-- Your instructions --
Provide the count of lines below where "hand" occurs, with no other output.

"""

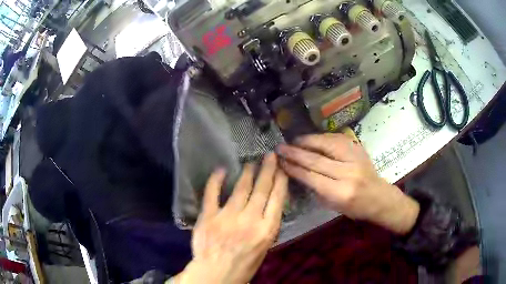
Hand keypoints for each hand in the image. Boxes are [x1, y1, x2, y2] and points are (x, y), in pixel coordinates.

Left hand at [175, 153, 287, 283]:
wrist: (215, 274)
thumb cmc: (244, 265)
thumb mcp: (264, 248)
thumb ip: (266, 227)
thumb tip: (268, 207)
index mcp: (267, 230)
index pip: (278, 199)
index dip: (280, 180)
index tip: (282, 167)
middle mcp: (250, 219)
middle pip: (262, 189)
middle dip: (267, 170)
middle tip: (269, 155)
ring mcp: (228, 216)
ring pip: (240, 188)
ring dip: (247, 173)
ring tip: (251, 162)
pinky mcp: (209, 216)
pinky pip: (212, 193)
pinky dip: (215, 180)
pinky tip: (220, 170)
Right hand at [276, 133, 418, 234]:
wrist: (379, 196)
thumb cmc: (355, 207)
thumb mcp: (332, 205)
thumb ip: (315, 188)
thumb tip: (298, 171)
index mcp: (340, 192)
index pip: (311, 176)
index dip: (294, 168)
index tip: (280, 161)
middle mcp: (347, 173)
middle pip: (316, 159)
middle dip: (295, 152)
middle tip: (280, 147)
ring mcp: (354, 158)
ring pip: (326, 144)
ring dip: (307, 141)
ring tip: (294, 141)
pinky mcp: (358, 148)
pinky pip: (336, 139)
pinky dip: (321, 137)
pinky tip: (311, 138)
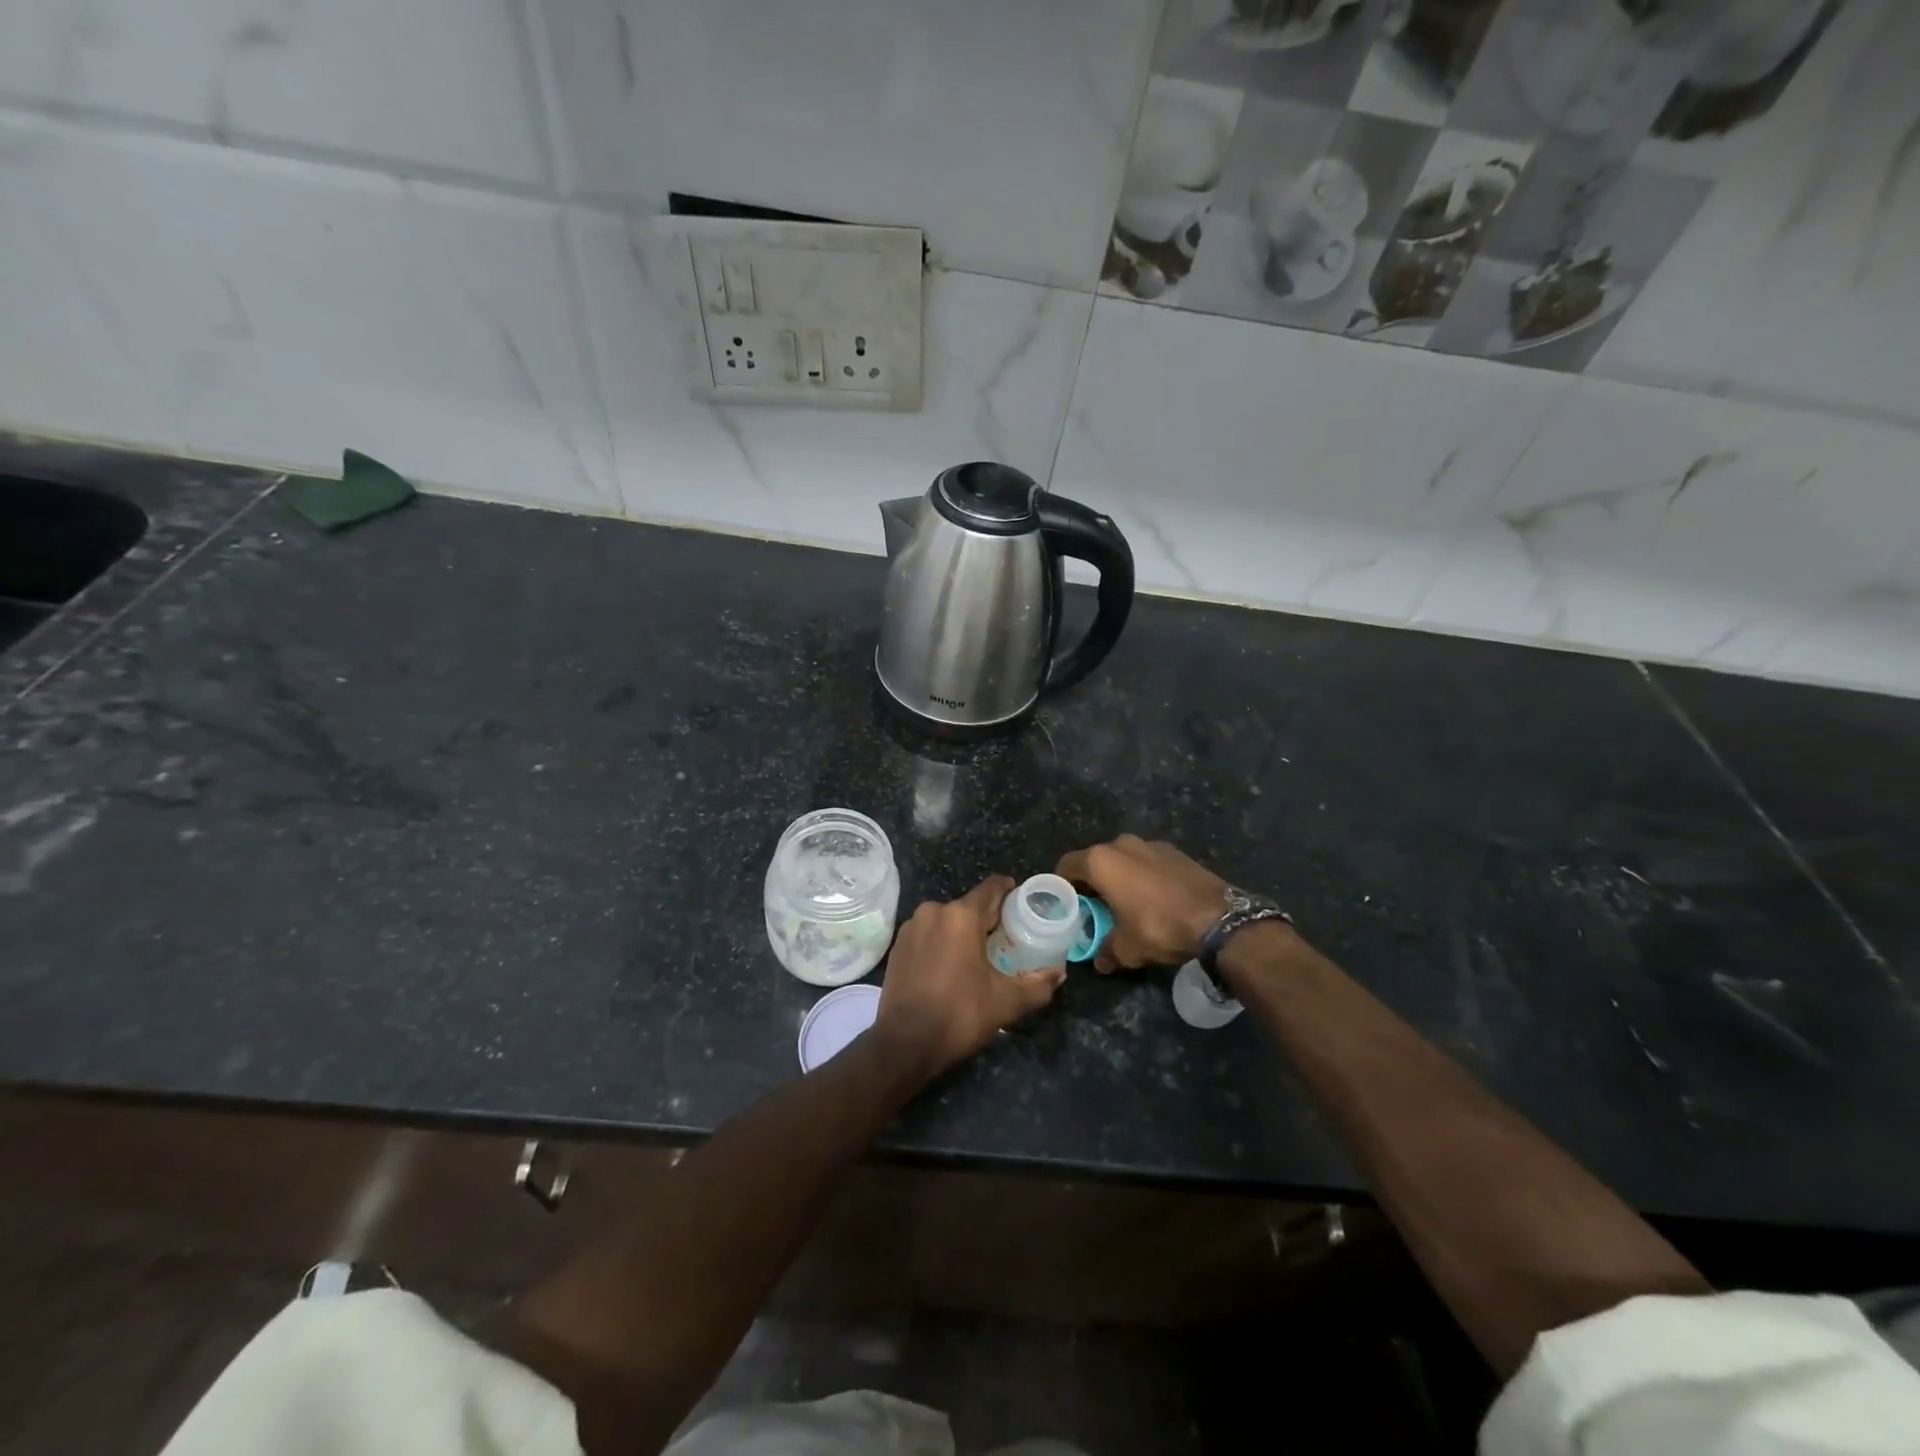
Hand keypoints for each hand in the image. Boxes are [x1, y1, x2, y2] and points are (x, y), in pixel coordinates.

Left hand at [874, 876, 1065, 1077]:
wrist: (905, 1043)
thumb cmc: (960, 1014)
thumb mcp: (1007, 1002)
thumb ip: (1037, 985)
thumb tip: (1058, 974)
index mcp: (961, 915)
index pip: (992, 887)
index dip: (1011, 892)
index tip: (1024, 906)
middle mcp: (933, 911)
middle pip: (970, 905)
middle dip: (989, 919)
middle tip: (1007, 939)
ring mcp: (911, 927)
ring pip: (947, 920)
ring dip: (963, 932)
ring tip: (979, 955)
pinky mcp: (897, 946)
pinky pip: (928, 934)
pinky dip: (942, 943)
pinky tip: (951, 966)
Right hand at [1055, 835, 1228, 972]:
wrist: (1218, 918)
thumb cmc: (1159, 926)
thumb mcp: (1128, 948)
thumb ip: (1107, 951)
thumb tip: (1100, 962)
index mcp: (1101, 861)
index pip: (1067, 866)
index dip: (1062, 885)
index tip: (1067, 904)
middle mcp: (1121, 845)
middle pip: (1095, 860)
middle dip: (1092, 882)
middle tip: (1095, 907)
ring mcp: (1150, 844)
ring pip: (1123, 859)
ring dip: (1119, 877)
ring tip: (1126, 903)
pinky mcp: (1174, 851)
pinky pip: (1147, 862)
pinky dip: (1144, 876)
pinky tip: (1154, 898)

"""

-- Solution for this problem --
6